Vragen van de leden Vestering en Van Raan (beiden PvdD) aan de Minister voor Natuur en Stikstof over de door Schiphol en Rijkswaterstaat opgekochte «stikstofruimte» ten goede laten komen aan de natuur en daarmee de Europese natuurbeschermingswet naleven (ingezonden 3 februari 2023).

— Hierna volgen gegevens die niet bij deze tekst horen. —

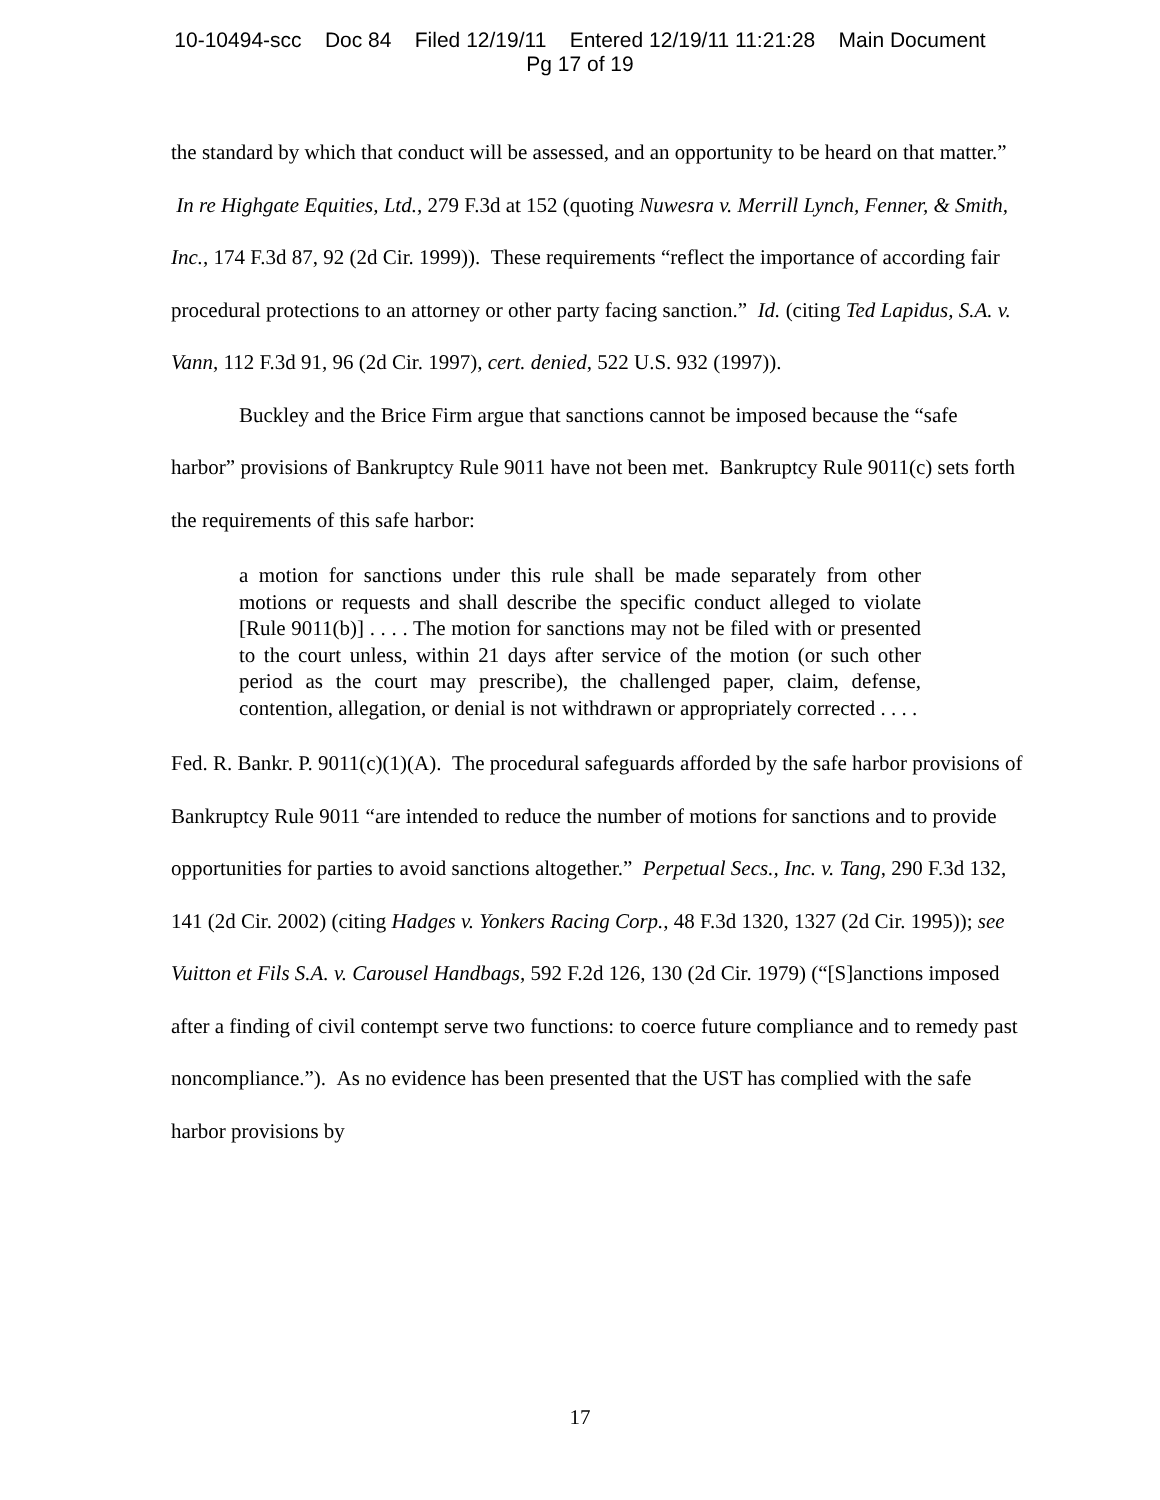10-10494-scc Doc 84 Filed 12/19/11 Entered 12/19/11 11:21:28 Main Document
Pg 17 of 19
the standard by which that conduct will be assessed, and an opportunity to be heard on that matter.” In re Highgate Equities, Ltd., 279 F.3d at 152 (quoting Nuwesra v. Merrill Lynch, Fenner, & Smith, Inc., 174 F.3d 87, 92 (2d Cir. 1999)). These requirements “reflect the importance of according fair procedural protections to an attorney or other party facing sanction.” Id. (citing Ted Lapidus, S.A. v. Vann, 112 F.3d 91, 96 (2d Cir. 1997), cert. denied, 522 U.S. 932 (1997)).
Buckley and the Brice Firm argue that sanctions cannot be imposed because the “safe harbor” provisions of Bankruptcy Rule 9011 have not been met. Bankruptcy Rule 9011(c) sets forth the requirements of this safe harbor:
a motion for sanctions under this rule shall be made separately from other motions or requests and shall describe the specific conduct alleged to violate [Rule 9011(b)] . . . . The motion for sanctions may not be filed with or presented to the court unless, within 21 days after service of the motion (or such other period as the court may prescribe), the challenged paper, claim, defense, contention, allegation, or denial is not withdrawn or appropriately corrected . . . .
Fed. R. Bankr. P. 9011(c)(1)(A). The procedural safeguards afforded by the safe harbor provisions of Bankruptcy Rule 9011 “are intended to reduce the number of motions for sanctions and to provide opportunities for parties to avoid sanctions altogether.” Perpetual Secs., Inc. v. Tang, 290 F.3d 132, 141 (2d Cir. 2002) (citing Hadges v. Yonkers Racing Corp., 48 F.3d 1320, 1327 (2d Cir. 1995)); see Vuitton et Fils S.A. v. Carousel Handbags, 592 F.2d 126, 130 (2d Cir. 1979) (“[S]anctions imposed after a finding of civil contempt serve two functions: to coerce future compliance and to remedy past noncompliance.”). As no evidence has been presented that the UST has complied with the safe harbor provisions by
17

Mededeling van Minister Van der Wal-Zeggelink (Natuur en Stikstof) (ontvangen 22 februari 2023).

Vraag 1

Erkent u dat uit de Habitatrichtlijn en de uitspraken van de Raad van State (RvS) daarover, volgt dat wanneer een beschermd natuurgebied overbelast is met stikstof er passende maatregelen moeten worden genomen om deze verslechtering te stoppen of te voorkomen (artikel 2.2 van de Wet natuurbescherming)? Kunt u bevestigen dat het innemen van een natuurvergunning in veel gevallen een goede en passende maatregel is?

Vraag 2

Erkent u dat wanneer er passende maatregelen noodzakelijk zijn voor de natuur, dergelijke maatregelen niet gebruikt mogen worden om nieuwe uitstoot te vergunnen? Kunt u bevestigen dat deze prioritering (de natuur eerst) volgt uit de uitspraak van de RvS over het Programma Aanpak Stikstof (PAS) in 2019?1

Vraag 3

Van hoeveel van de twaalf veehouderijen die de Schiphol Group heeft opgekocht kunt u aantonen dat deze «stikstofruimte» niet noodzakelijk is voor het herstel van overbelaste natuurgebieden? Kunt u hiervoor de onderbouwing delen?

Vraag 4

Van hoeveel van de zeven door Rijkswaterstaat opgekochte veehouderijen ten behoeve van de verbreding van de A27 bij Amelisweerd kunt u aantonen dat deze «stikstofruimte» niet noodzakelijk is voor het herstel van overbelaste natuurgebieden? Kunt u hiervoor de onderbouwing delen?

Vraag 5

Van hoeveel van de door Rijkswaterstaat opgekochte veehouderijen ten behoeve van de verlenging van de ViA15 kunt u aantonen dat deze «stikstofruimte» niet noodzakelijk is voor het herstel van overbelaste natuurgebieden? Kunt u hiervoor de onderbouwing delen?

Vraag 6

Deelt u het inzicht dat alleen de «stikstofruimte» van deze veehouderijen gebruikt kan worden als mitigerende maatregel voor de uitstoot van Schiphol, Lelystad Airport, de verbreding van de A27 en de verlenging van de ViA15? Deelt u het inzicht dat de «stikstofruimte» van de overige veehouderijen naar de natuur moet gaan? Zo nee, waarom niet?

Vraag 7

Klopt het dat de provincies waarin de veehouderijen zich bevinden (Noord-Holland, Zuid-Holland, Utrecht, Gelderland en Noord-Brabant) dit kunnen bewerkstelligen door bij het intrekken van de betreffende natuurvergunning expliciet te vermelden dat het gaat om een passende maatregel voor de natuur? Kunt u bevestigen dat hiermee wordt voorkomen dat de «stikstofruimte» naar Schiphol, de A27 of de ViA15 gaat? Zo nee, waarom niet?

Vraag 8

Kunt u bevestigen dat provincies gebonden zijn aan hogere wet- en regelgeving, zoals de Habitatrichtlijn en de Wet natuurbescherming (Wnb) en niet aan private overeenkomsten tussen partijen?

Vraag 9

Gaat u de handel in «stikstofvergunningen» (extern salderen) verbieden, omdat er nog steeds geen robuust pakket aan bronmaatregelen is waarmee de natuurdoelen met zekerheid gehaald zullen worden, waardoor alle opgekochte «stikstofruimte» met prioriteit naar de natuur moet gaan?

Mededeling

De vragen van het leden Vestering en Van Raan (beiden PvdD) over de door Schiphol en Rijkswaterstaat opgekochte «stikstofruimte» ten goede laten komen aan de natuur en daarmee de Europese natuurbeschermingswet naleven (2023Z01828) kunnen niet binnen de gebruikelijke termijn worden beantwoord vanwege de nodige interdepartementale afstemming.

Ik zal uw Kamer zo spoedig mogelijk de antwoorden op de vragen doen toekomen.


X Noot
1

Afdeling Bestuursrechtspraak Raad van State, 29 mei 2019, ECLI:NL:RVS:2019:1603.